CHG methylation is mainly mediated by CHROMOMETHYLASE2 (CMT2) and CMT3 via a self-reinforcing loop involving histone H3K9 methylation [22, 37, 38]. Indeed, when examining the transposons in heterochromatin regions (that have flower hyper-CHG DMRs) we observed a higher level of H3K9me2 by ChIP-seq in flowers than in leaves, whereas there was very little change in the H3K9me2 levels of euchromatic TEs that did not show flower hyper-CHG DMRs (Fig. 7d). We note that the absolute level of H3K9me2 is much higher in heterochromatin regions than in chromosome arms (Fig. 7d), which is a characteristic of the Arabidopsis epigenome [39]. These results are consistent with a more active CHG and H3K9me2 self-reinforcing loop in flowers affecting heterochromatic TEs.

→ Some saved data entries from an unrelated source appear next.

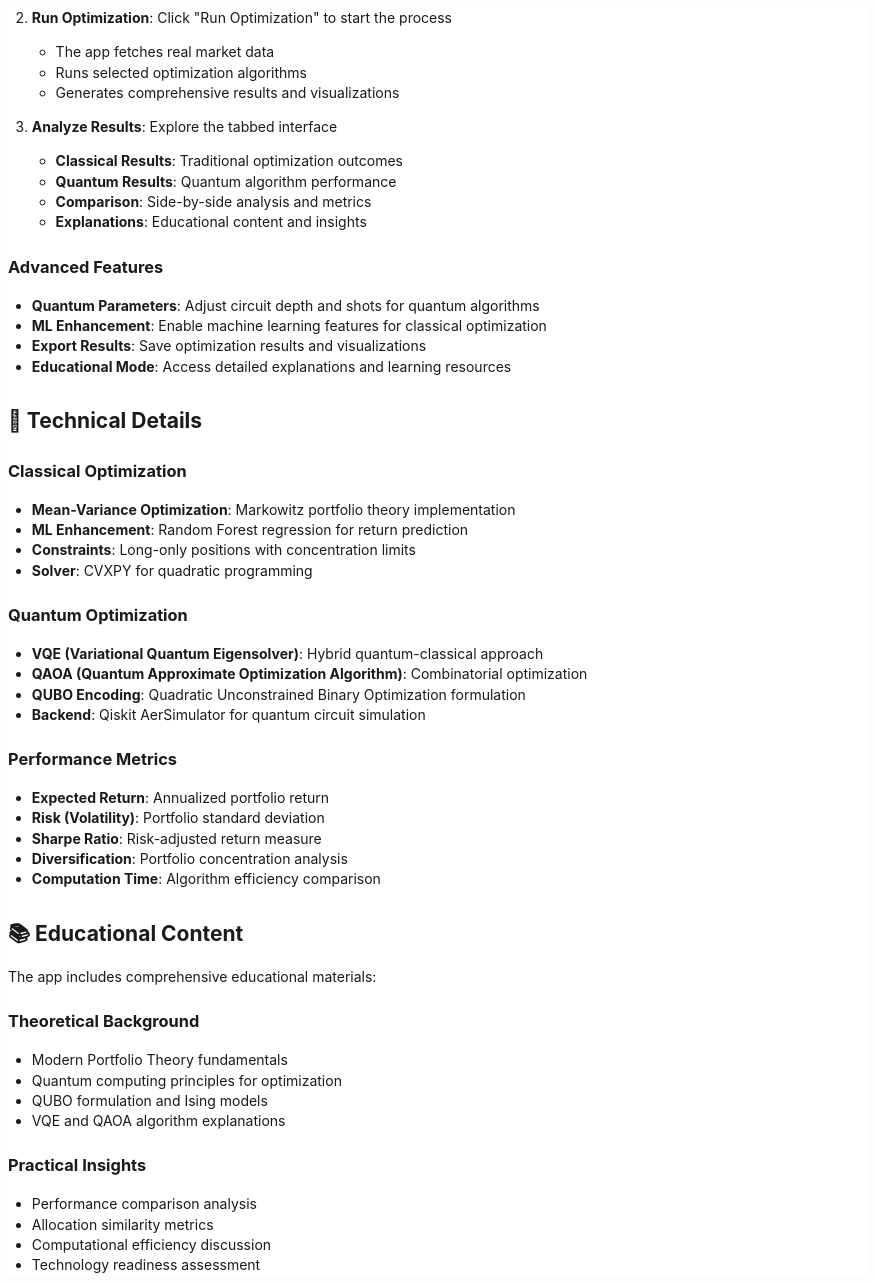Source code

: 2. **Run Optimization**: Click "Run Optimization" to start the process
   - The app fetches real market data
   - Runs selected optimization algorithms
   - Generates comprehensive results and visualizations

3. **Analyze Results**: Explore the tabbed interface
   - **Classical Results**: Traditional optimization outcomes
   - **Quantum Results**: Quantum algorithm performance
   - **Comparison**: Side-by-side analysis and metrics
   - **Explanations**: Educational content and insights

### Advanced Features
- **Quantum Parameters**: Adjust circuit depth and shots for quantum algorithms
- **ML Enhancement**: Enable machine learning features for classical optimization
- **Export Results**: Save optimization results and visualizations
- **Educational Mode**: Access detailed explanations and learning resources

## 🔬 Technical Details

### Classical Optimization
- **Mean-Variance Optimization**: Markowitz portfolio theory implementation
- **ML Enhancement**: Random Forest regression for return prediction
- **Constraints**: Long-only positions with concentration limits
- **Solver**: CVXPY for quadratic programming

### Quantum Optimization
- **VQE (Variational Quantum Eigensolver)**: Hybrid quantum-classical approach
- **QAOA (Quantum Approximate Optimization Algorithm)**: Combinatorial optimization
- **QUBO Encoding**: Quadratic Unconstrained Binary Optimization formulation
- **Backend**: Qiskit AerSimulator for quantum circuit simulation

### Performance Metrics
- **Expected Return**: Annualized portfolio return
- **Risk (Volatility)**: Portfolio standard deviation
- **Sharpe Ratio**: Risk-adjusted return measure
- **Diversification**: Portfolio concentration analysis
- **Computation Time**: Algorithm efficiency comparison

## 📚 Educational Content

The app includes comprehensive educational materials:

### Theoretical Background
- Modern Portfolio Theory fundamentals
- Quantum computing principles for optimization
- QUBO formulation and Ising models
- VQE and QAOA algorithm explanations

### Practical Insights
- Performance comparison analysis
- Allocation similarity metrics
- Computational efficiency discussion
- Technology readiness assessment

Although the overall differences in CG methylation within gene bodies are minimal between leaves and flowers (Fig. 6b), hyper-CG DMRs from both flowers and leaves were enriched in gene exons and introns (Fig. 7c; see an example in Fig. S9a). Indeed, when we plot CG methylation on genes with hyper-CG DMRs in either leaves (Fig. S9b, left panel) or flowers (Fig. S9b, right panel), we observe clear differences. Previous studies have shown that gene body-methylated genes in plants are often house-keeping genes, constitutively expressed, and exhibit moderately high expression levels [28, 40, 41]. We found that majority of the genes with hyper-CG methylations in either leaves or flowers are differentially expressed between leaves and flowers (Fig. S9c). However, this does not seem to be specific, as we obtained similar results when looking at randomly selected genes (data not shown). This and the fact that both upregulated and downregulated genes in both tissues can show increased body CG methylation (Fig. S9c) suggests that gene body methylation does not directly regulate the expression of these genes.